Applied Computational Topology for Point Clouds and Sparse Timeseries Data

Abstract

The proliferation of sensors and advancement of technology has led to the production and collection of unprecedented amounts of data in recent years. The data are often noisy, non-linear, and high-dimensional, and the effectiveness of traditional tools may be limited. Thus, the technological advances that enable the ubiquitous collection of data from the cosmological scale to the subatomic scale also necessitate the development of complementary tools that address the new nature of the data. Recently, there has been much interest in and success with developing topologically-motivated techniques for data analysis. These approaches are especially useful when a topological method is sensitive to large- and small-scale features that might not be detected by methods that require a level of geometric detail that is not provided by the data or by methods that may obscure geometric features, such as principal component analysis (PCA), multi–dimensional scaling (MDS), and cluster analysis.
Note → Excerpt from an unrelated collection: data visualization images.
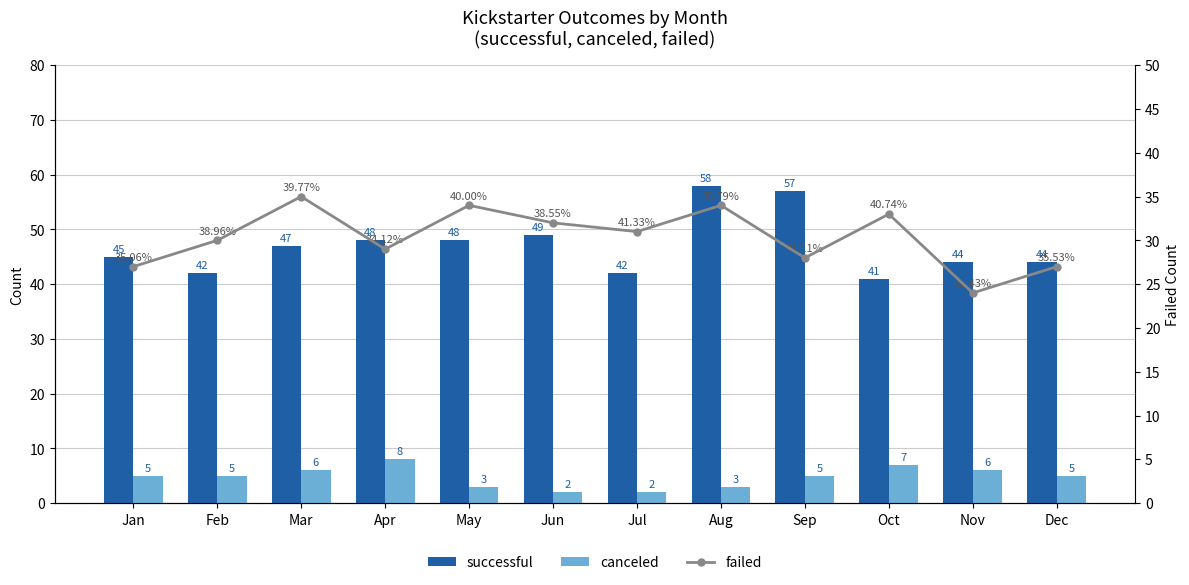

Between Jan and Sep, which series saw the biggest shift?

successful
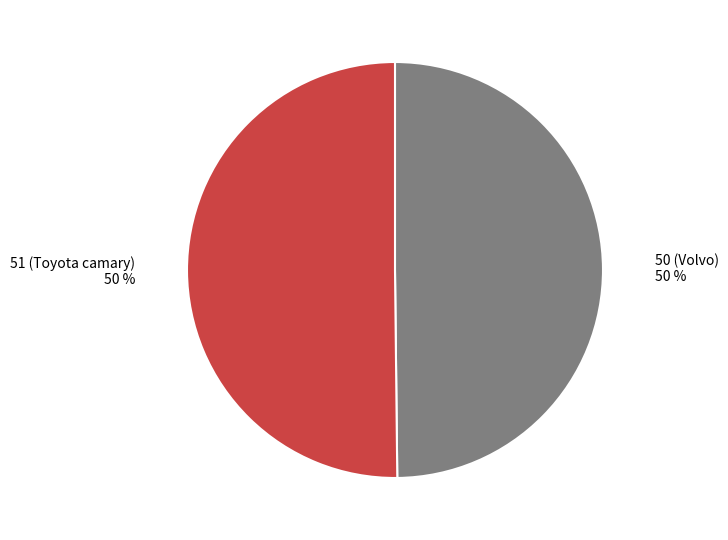

Is the sum of 50 (Volvo) and 51 (Toyota camary) greater than half?

Yes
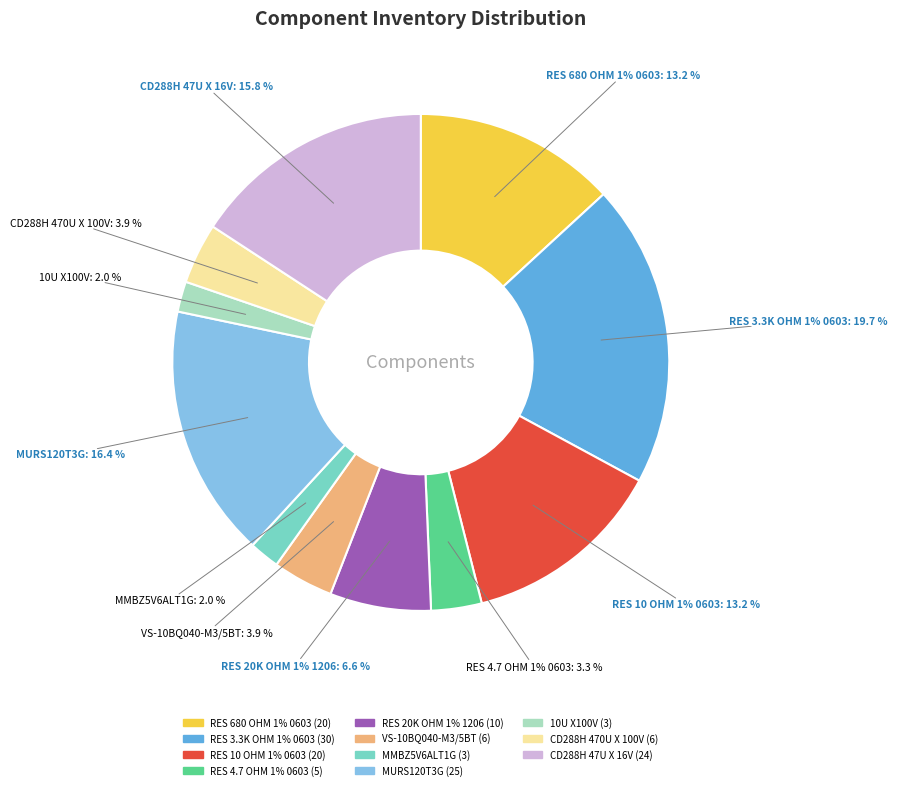

What percentage is NOT represented by CD288H 47U X 16V?

84.2%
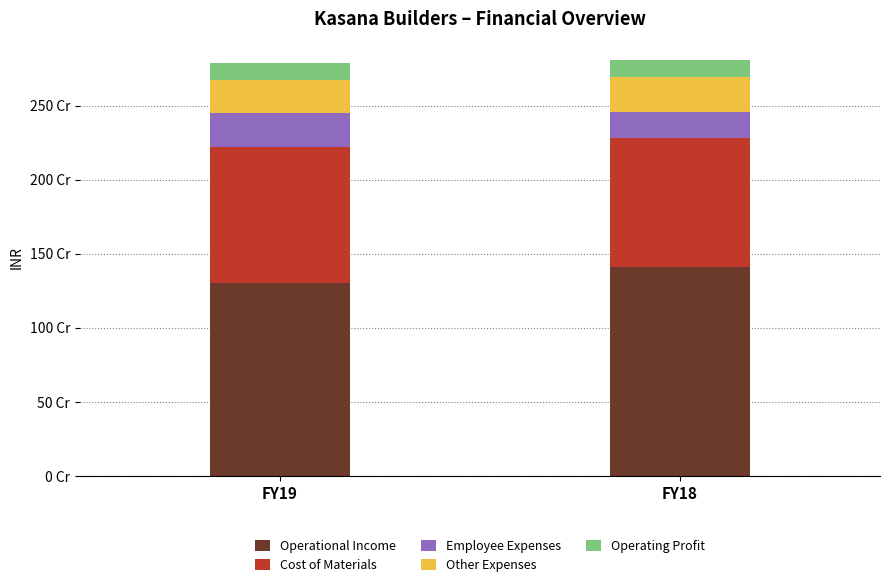

What are all the series names shown in the legend?

Operational Income, Cost of Materials, Employee Expenses, Other Expenses, Operating Profit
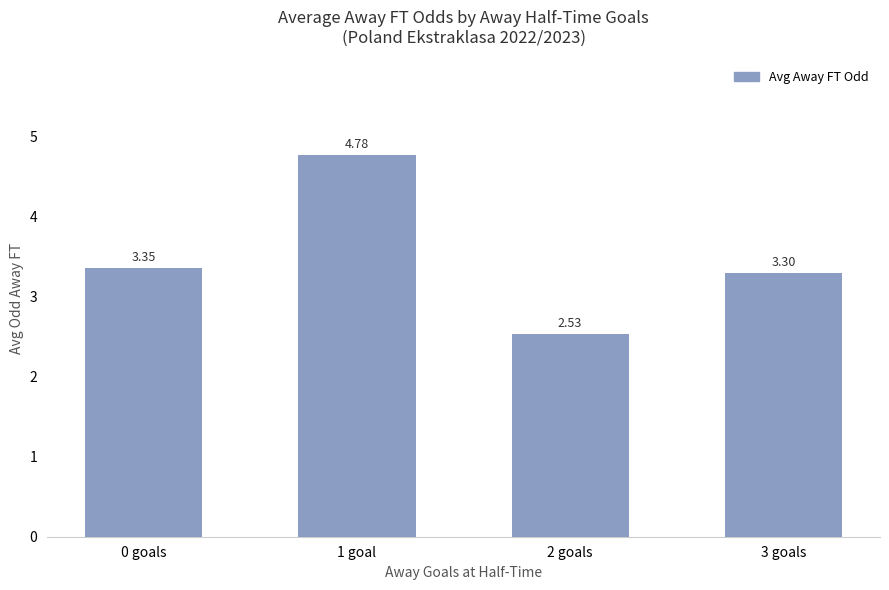

What is the ratio of the value at 0 goals to the value at 2 goals?

1.3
Our work explores topological data analysis through two frameworks. In the first part, we provide a tool for detecting material coherence from a set of spatially sparse particle trajectories via the study of a map induced on homology by the braid corresponding to the motion of particles. While the theory of coherent structures has received a great deal of attention and benefited from many advances in recent years, many of these techniques are limited when the data are sparse. We demonstrate through various examples that our work provides a practical and scalable tool for identifying coherent sets from a sparse set of particle trajectories using eigenanalysis. In the second part, we formalize the local-to-global structure captured by topology in the setting of point clouds. We extend existing tools in topological data analysis and provide a theoretical framework for studying topological features of a point cloud over a range of resolutions, enabling the analysis of topological features using statistical methods. We apply our tools to the analysis of high-dimensional geospatial sensor data and provide a statistic for quantifying climate anomalies.